■ Exercise instructions:
Extract from the monopulse antenna patent text, word for word, everything from "CROSS REFERENCE TO" down to "R. G. Corzine.".

■ Document section:
US5021796A

US5021796A - Broad band, polarization diversity monopulse antenna

Info

Publication number: US5021796A
Application number: US05/106,883
Authority: US
Inventors: Robert G. Corzine; Bruce E. Bolstad; John S. Johantgen
Original assignee: US Department of Navy
Current assignee: US Department of Navy
Priority date: 1971-01-15
Filing date: 1971-01-15
Publication date: 1991-06-04
Anticipated expiration: 2008-06-04

Abstract

A broadband, polarization diversity, monopulse antenna comprising a body celed current array and radial arm-coupled log periodic loop antenna in combination with associated mode forming, beam forming and feed networks.

Description

STATEMENT OF GOVERNMENT INTEREST

The invention described herein may be manufactured and used by or for the Government of the United States of America for governmental purposes without the payment of any royalties thereon or therefor.

CROSS REFERENCE TO RELATED APPLICATIONS

Application Ser. No. 151,480, filed June 9, 1971, now U.S. Pat. No. 3,745,584, "Radial Arm-coupled Log Periodic Loop Antenna," by R. G. Corzine.

BACKGROUND OF THE INVENTION

The present invention is concerned with the problems associated with antiradiation missle (ARM) guidance. Two basic problem areas in this field are (1) the radome design associated with missile multi-octave microwave direction finding antennas and (2) coupling between the antenna and missile body in the VHF band. The fixed body antenna concept was initially pursued because it seemed to offer solutions to the above two problems and in addition, fixed body antennas are simple and relatively inexpensive to fabricate. Moreover, the cost and complexity of a gimbal for a gimbaled antenna system is eliminated.

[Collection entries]
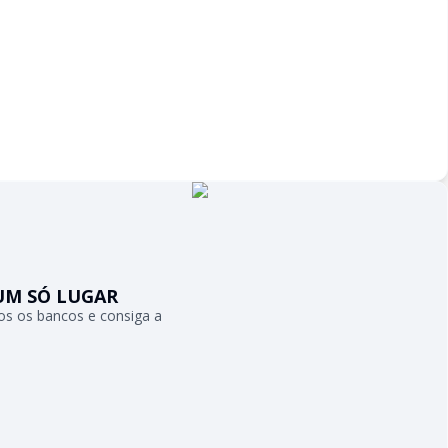
UM SÓ LUGAR
s os bancos e consiga a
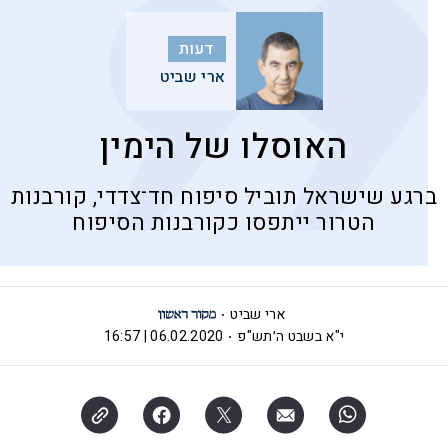
דעות
ארי שביט
האוסלו של הימין
ברגע שישראל תוביל סיפוח חד־צדדי, קורבנות
הטרור ייתפסו כקורבנות הסיפוח
ארי שביט
י"א בשבט ה׳תש"פ
06.02.2020 | 16:57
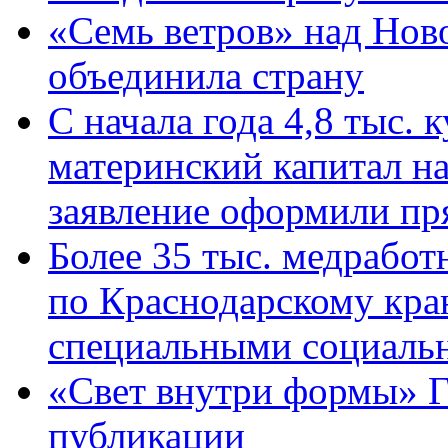
«Семь ветров» над Нов
объединила страну
С начала года 4,8 тыс.
материнский капитал н
заявление оформили пр
Более 35 тыс. медрабо
по Краснодарскому кра
специальными социаль
«Свет внутри формы» Г
публикации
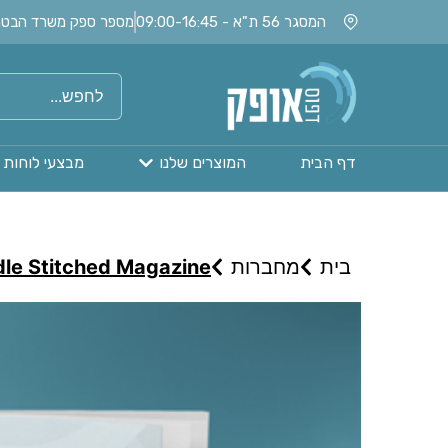
המסגר 56 ת"א - 09:00-16:45
מספר ספק משרד הבטחון: 020115
דף הבית
המוצרים שלנו
מבצעי לוחות 
בית
מחברות
le Stitched Magazine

■ Response:
CROSS REFERENCE TO RELATED APPLICATIONS

Application Ser. No. 151,480, filed June 9, 1971, now U.S. Pat. No. 3,745,584, "Radial Arm-coupled Log Periodic Loop Antenna," by R. G. Corzine.